[Stored items from a collection]
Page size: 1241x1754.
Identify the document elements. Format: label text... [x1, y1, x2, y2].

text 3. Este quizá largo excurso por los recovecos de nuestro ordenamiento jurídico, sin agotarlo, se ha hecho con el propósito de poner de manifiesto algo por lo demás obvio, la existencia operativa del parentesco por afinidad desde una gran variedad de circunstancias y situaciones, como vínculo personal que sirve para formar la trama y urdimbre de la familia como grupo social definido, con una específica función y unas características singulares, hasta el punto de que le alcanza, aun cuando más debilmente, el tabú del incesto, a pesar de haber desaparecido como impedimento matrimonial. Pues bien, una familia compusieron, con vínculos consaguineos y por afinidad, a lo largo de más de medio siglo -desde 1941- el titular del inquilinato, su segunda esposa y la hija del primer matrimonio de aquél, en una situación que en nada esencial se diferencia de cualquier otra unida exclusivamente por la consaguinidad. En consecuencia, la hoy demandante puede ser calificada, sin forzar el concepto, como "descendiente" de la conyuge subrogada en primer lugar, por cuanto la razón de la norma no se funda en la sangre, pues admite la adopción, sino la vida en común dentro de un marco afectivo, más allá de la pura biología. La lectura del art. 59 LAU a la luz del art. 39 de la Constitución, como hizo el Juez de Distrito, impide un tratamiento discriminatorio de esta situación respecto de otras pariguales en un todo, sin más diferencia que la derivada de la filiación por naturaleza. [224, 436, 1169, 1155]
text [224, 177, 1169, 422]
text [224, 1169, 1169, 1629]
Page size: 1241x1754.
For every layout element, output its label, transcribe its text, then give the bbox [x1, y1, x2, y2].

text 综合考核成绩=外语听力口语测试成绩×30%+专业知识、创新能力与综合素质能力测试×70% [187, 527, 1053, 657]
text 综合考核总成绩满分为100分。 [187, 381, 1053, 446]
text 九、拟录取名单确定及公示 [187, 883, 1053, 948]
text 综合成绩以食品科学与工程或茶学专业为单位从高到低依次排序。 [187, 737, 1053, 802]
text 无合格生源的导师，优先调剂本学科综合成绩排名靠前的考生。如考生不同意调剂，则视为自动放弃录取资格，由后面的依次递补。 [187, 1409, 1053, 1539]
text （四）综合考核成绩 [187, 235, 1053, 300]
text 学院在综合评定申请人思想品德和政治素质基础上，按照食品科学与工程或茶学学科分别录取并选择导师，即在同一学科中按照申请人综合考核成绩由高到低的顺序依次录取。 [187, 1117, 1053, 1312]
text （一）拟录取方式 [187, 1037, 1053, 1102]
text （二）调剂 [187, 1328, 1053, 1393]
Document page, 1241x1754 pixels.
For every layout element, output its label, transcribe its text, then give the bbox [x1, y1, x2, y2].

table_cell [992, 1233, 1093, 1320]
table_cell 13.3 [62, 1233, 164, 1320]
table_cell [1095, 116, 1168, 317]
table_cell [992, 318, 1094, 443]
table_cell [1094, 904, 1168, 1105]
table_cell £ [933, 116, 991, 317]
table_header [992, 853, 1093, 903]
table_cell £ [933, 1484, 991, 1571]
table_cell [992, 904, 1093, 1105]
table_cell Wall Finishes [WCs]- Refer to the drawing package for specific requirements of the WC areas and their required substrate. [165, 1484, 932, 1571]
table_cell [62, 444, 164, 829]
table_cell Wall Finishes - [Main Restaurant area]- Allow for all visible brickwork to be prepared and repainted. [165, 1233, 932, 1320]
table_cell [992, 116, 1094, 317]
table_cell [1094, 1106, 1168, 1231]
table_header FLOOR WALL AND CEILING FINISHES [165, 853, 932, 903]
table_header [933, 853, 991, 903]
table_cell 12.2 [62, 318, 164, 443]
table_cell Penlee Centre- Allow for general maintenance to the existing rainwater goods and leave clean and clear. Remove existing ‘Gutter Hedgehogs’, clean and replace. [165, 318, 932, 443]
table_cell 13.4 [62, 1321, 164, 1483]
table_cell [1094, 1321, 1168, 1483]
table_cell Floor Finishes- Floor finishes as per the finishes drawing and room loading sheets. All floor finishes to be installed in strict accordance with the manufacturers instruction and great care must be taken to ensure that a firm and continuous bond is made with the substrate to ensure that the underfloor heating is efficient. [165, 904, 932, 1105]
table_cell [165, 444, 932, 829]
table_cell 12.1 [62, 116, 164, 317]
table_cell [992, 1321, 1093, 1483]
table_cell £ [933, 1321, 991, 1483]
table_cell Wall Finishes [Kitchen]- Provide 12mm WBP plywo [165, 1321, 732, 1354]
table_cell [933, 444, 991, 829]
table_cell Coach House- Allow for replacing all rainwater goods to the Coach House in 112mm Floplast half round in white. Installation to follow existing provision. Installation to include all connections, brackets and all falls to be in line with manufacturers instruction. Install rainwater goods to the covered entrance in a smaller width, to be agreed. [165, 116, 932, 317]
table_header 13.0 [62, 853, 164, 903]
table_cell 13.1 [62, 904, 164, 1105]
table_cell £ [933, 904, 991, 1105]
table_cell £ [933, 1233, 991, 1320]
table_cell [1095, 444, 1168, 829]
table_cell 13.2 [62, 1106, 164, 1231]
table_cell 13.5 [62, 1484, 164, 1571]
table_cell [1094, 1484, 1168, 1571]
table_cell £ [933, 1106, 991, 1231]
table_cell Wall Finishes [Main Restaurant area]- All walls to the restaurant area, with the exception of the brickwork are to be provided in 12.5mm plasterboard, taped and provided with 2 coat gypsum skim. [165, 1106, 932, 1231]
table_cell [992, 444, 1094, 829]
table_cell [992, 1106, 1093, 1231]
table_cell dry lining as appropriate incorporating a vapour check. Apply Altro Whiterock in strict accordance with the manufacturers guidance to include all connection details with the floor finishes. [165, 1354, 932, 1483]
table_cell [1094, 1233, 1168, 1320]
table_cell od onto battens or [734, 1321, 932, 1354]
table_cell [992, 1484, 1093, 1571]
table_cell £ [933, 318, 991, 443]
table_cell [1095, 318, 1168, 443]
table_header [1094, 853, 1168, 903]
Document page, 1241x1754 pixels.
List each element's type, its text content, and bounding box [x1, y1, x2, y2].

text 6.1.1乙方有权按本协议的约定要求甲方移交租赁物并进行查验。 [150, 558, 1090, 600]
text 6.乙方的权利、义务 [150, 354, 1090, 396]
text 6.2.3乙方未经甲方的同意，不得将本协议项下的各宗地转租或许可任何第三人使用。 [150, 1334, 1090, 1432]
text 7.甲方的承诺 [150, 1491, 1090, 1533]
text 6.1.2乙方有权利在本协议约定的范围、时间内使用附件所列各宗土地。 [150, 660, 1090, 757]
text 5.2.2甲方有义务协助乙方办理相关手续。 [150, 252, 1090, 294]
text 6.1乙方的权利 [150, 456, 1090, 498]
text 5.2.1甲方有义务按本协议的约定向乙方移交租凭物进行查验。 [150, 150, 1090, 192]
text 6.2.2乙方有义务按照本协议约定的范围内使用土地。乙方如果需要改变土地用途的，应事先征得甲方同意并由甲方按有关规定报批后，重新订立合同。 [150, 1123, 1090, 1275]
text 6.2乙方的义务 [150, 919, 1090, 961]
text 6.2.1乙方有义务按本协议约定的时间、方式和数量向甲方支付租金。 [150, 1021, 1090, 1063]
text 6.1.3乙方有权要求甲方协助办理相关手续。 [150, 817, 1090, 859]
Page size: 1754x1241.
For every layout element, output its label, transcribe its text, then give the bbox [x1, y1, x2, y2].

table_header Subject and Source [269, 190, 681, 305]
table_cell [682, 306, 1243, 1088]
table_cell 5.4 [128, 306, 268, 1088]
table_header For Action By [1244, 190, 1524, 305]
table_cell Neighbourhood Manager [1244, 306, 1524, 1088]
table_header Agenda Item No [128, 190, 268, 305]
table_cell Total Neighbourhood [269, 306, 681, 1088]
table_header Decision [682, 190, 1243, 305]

*TASK INSTRUCTIONS*
Word for word, write out each of the records shown above.

*RESULT OF THIS EXERCISE*
Page size: 1241x1754.
Identify the document elements. Format: label text... [x1, y1, x2, y2].

text 3. Este quizá largo excurso por los recovecos de nuestro ordenamiento jurídico, sin agotarlo, se ha hecho con el propósito de poner de manifiesto algo por lo demás obvio, la existencia operativa del parentesco por afinidad desde una gran variedad de circunstancias y situaciones, como vínculo personal que sirve para formar la trama y urdimbre de la familia como grupo social definido, con una específica función y unas características singulares, hasta el punto de que le alcanza, aun cuando más debilmente, el tabú del incesto, a pesar de haber desaparecido como impedimento matrimonial. Pues bien, una familia compusieron, con vínculos consaguineos y por afinidad, a lo largo de más de medio siglo -desde 1941- el titular del inquilinato, su segunda esposa y la hija del primer matrimonio de aquél, en una situación que en nada esencial se diferencia de cualquier otra unida exclusivamente por la consaguinidad. En consecuencia, la hoy demandante puede ser calificada, sin forzar el concepto, como "descendiente" de la conyuge subrogada en primer lugar, por cuanto la razón de la norma no se funda en la sangre, pues admite la adopción, sino la vida en común dentro de un marco afectivo, más allá de la pura biología. La lectura del art. 59 LAU a la luz del art. 39 de la Constitución, como hizo el Juez de Distrito, impide un tratamiento discriminatorio de esta situación respecto de otras pariguales en un todo, sin más diferencia que la derivada de la filiación por naturaleza. [224, 436, 1169, 1155]
text [224, 177, 1169, 422]
text [224, 1169, 1169, 1629]
Page size: 1241x1754.
For every layout element, output its label, transcribe its text, then give the bbox [x1, y1, x2, y2].

text 综合考核成绩=外语听力口语测试成绩×30%+专业知识、创新能力与综合素质能力测试×70% [187, 527, 1053, 657]
text 综合考核总成绩满分为100分。 [187, 381, 1053, 446]
text 九、拟录取名单确定及公示 [187, 883, 1053, 948]
text 综合成绩以食品科学与工程或茶学专业为单位从高到低依次排序。 [187, 737, 1053, 802]
text 无合格生源的导师，优先调剂本学科综合成绩排名靠前的考生。如考生不同意调剂，则视为自动放弃录取资格，由后面的依次递补。 [187, 1409, 1053, 1539]
text （四）综合考核成绩 [187, 235, 1053, 300]
text 学院在综合评定申请人思想品德和政治素质基础上，按照食品科学与工程或茶学学科分别录取并选择导师，即在同一学科中按照申请人综合考核成绩由高到低的顺序依次录取。 [187, 1117, 1053, 1312]
text （一）拟录取方式 [187, 1037, 1053, 1102]
text （二）调剂 [187, 1328, 1053, 1393]
Document page, 1241x1754 pixels.
For every layout element, output its label, transcribe its text, then give the bbox [x1, y1, x2, y2].

table_cell [992, 1233, 1093, 1320]
table_cell 13.3 [62, 1233, 164, 1320]
table_cell [1095, 116, 1168, 317]
table_cell [992, 318, 1094, 443]
table_cell [1094, 904, 1168, 1105]
table_cell £ [933, 116, 991, 317]
table_header [992, 853, 1093, 903]
table_cell £ [933, 1484, 991, 1571]
table_cell [992, 904, 1093, 1105]
table_cell Wall Finishes [WCs]- Refer to the drawing package for specific requirements of the WC areas and their required substrate. [165, 1484, 932, 1571]
table_cell [62, 444, 164, 829]
table_cell Wall Finishes - [Main Restaurant area]- Allow for all visible brickwork to be prepared and repainted. [165, 1233, 932, 1320]
table_cell [992, 116, 1094, 317]
table_cell [1094, 1106, 1168, 1231]
table_header FLOOR WALL AND CEILING FINISHES [165, 853, 932, 903]
table_header [933, 853, 991, 903]
table_cell 12.2 [62, 318, 164, 443]
table_cell Penlee Centre- Allow for general maintenance to the existing rainwater goods and leave clean and clear. Remove existing ‘Gutter Hedgehogs’, clean and replace. [165, 318, 932, 443]
table_cell 13.4 [62, 1321, 164, 1483]
table_cell [1094, 1321, 1168, 1483]
table_cell Floor Finishes- Floor finishes as per the finishes drawing and room loading sheets. All floor finishes to be installed in strict accordance with the manufacturers instruction and great care must be taken to ensure that a firm and continuous bond is made with the substrate to ensure that the underfloor heating is efficient. [165, 904, 932, 1105]
table_cell [165, 444, 932, 829]
table_cell 12.1 [62, 116, 164, 317]
table_cell [992, 1321, 1093, 1483]
table_cell £ [933, 1321, 991, 1483]
table_cell Wall Finishes [Kitchen]- Provide 12mm WBP plywo [165, 1321, 732, 1354]
table_cell [933, 444, 991, 829]
table_cell Coach House- Allow for replacing all rainwater goods to the Coach House in 112mm Floplast half round in white. Installation to follow existing provision. Installation to include all connections, brackets and all falls to be in line with manufacturers instruction. Install rainwater goods to the covered entrance in a smaller width, to be agreed. [165, 116, 932, 317]
table_header 13.0 [62, 853, 164, 903]
table_cell 13.1 [62, 904, 164, 1105]
table_cell £ [933, 904, 991, 1105]
table_cell £ [933, 1233, 991, 1320]
table_cell [1095, 444, 1168, 829]
table_cell 13.2 [62, 1106, 164, 1231]
table_cell 13.5 [62, 1484, 164, 1571]
table_cell [1094, 1484, 1168, 1571]
table_cell £ [933, 1106, 991, 1231]
table_cell Wall Finishes [Main Restaurant area]- All walls to the restaurant area, with the exception of the brickwork are to be provided in 12.5mm plasterboard, taped and provided with 2 coat gypsum skim. [165, 1106, 932, 1231]
table_cell [992, 444, 1094, 829]
table_cell [992, 1106, 1093, 1231]
table_cell dry lining as appropriate incorporating a vapour check. Apply Altro Whiterock in strict accordance with the manufacturers guidance to include all connection details with the floor finishes. [165, 1354, 932, 1483]
table_cell [1094, 1233, 1168, 1320]
table_cell od onto battens or [734, 1321, 932, 1354]
table_cell [992, 1484, 1093, 1571]
table_cell £ [933, 318, 991, 443]
table_cell [1095, 318, 1168, 443]
table_header [1094, 853, 1168, 903]
Document page, 1241x1754 pixels.
List each element's type, its text content, and bounding box [x1, y1, x2, y2].

text 6.1.1乙方有权按本协议的约定要求甲方移交租赁物并进行查验。 [150, 558, 1090, 600]
text 6.乙方的权利、义务 [150, 354, 1090, 396]
text 6.2.3乙方未经甲方的同意，不得将本协议项下的各宗地转租或许可任何第三人使用。 [150, 1334, 1090, 1432]
text 7.甲方的承诺 [150, 1491, 1090, 1533]
text 6.1.2乙方有权利在本协议约定的范围、时间内使用附件所列各宗土地。 [150, 660, 1090, 757]
text 5.2.2甲方有义务协助乙方办理相关手续。 [150, 252, 1090, 294]
text 6.1乙方的权利 [150, 456, 1090, 498]
text 5.2.1甲方有义务按本协议的约定向乙方移交租凭物进行查验。 [150, 150, 1090, 192]
text 6.2.2乙方有义务按照本协议约定的范围内使用土地。乙方如果需要改变土地用途的，应事先征得甲方同意并由甲方按有关规定报批后，重新订立合同。 [150, 1123, 1090, 1275]
text 6.2乙方的义务 [150, 919, 1090, 961]
text 6.2.1乙方有义务按本协议约定的时间、方式和数量向甲方支付租金。 [150, 1021, 1090, 1063]
text 6.1.3乙方有权要求甲方协助办理相关手续。 [150, 817, 1090, 859]
Page size: 1754x1241.
For every layout element, output its label, transcribe its text, then give the bbox [x1, y1, x2, y2].

table_header Subject and Source [269, 190, 681, 305]
table_cell [682, 306, 1243, 1088]
table_cell 5.4 [128, 306, 268, 1088]
table_header For Action By [1244, 190, 1524, 305]
table_cell Neighbourhood Manager [1244, 306, 1524, 1088]
table_header Agenda Item No [128, 190, 268, 305]
table_cell Total Neighbourhood [269, 306, 681, 1088]
table_header Decision [682, 190, 1243, 305]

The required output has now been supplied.